Just to summarise and re-phrase the questions above (which migh be simpler):

  1. Which is the exact input for Seurat and Scanorama if I'm interested in using the top performance parameters obtained in the paper? (which were for the methods: Seurat v3 RPCA (RPCA + HVG + scaling - full gene exp. matrix); Scanorama (HVG + scaling - embedding))
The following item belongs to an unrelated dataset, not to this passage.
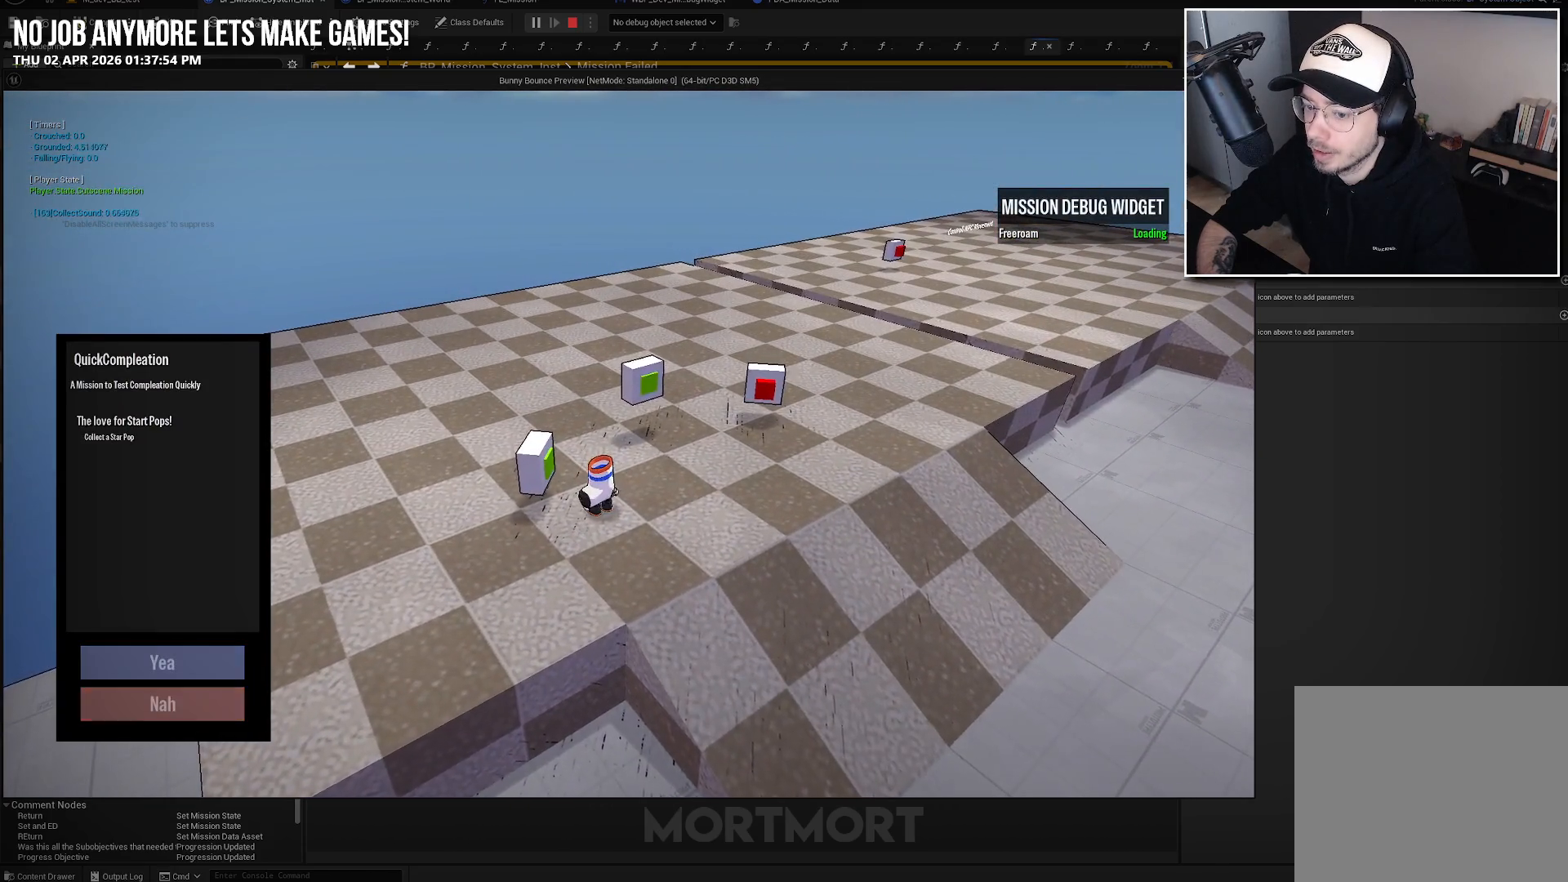
{"buttons": [], "left_stick": "center", "right_stick": "center", "events": []}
  2. Which type of information the unintegrated and integrated anndata objects need to provide to the function scib.me.metrics_fast() depending if I use type equal full or embed?

Sorry for the long post.

Thank you in advance for the great package and any feedback that you may give.

Best regards,

António

mumichae commented 1 year ago

Please refer to the documentation for a user guide for the required preprocessing steps and the API documentation for the different metrics and wrappers. Also check the scib-pipeline for the exact workflow that we used in the paper. This might help address some of your questions.

Conversion with R is something that might need to be updated at some point.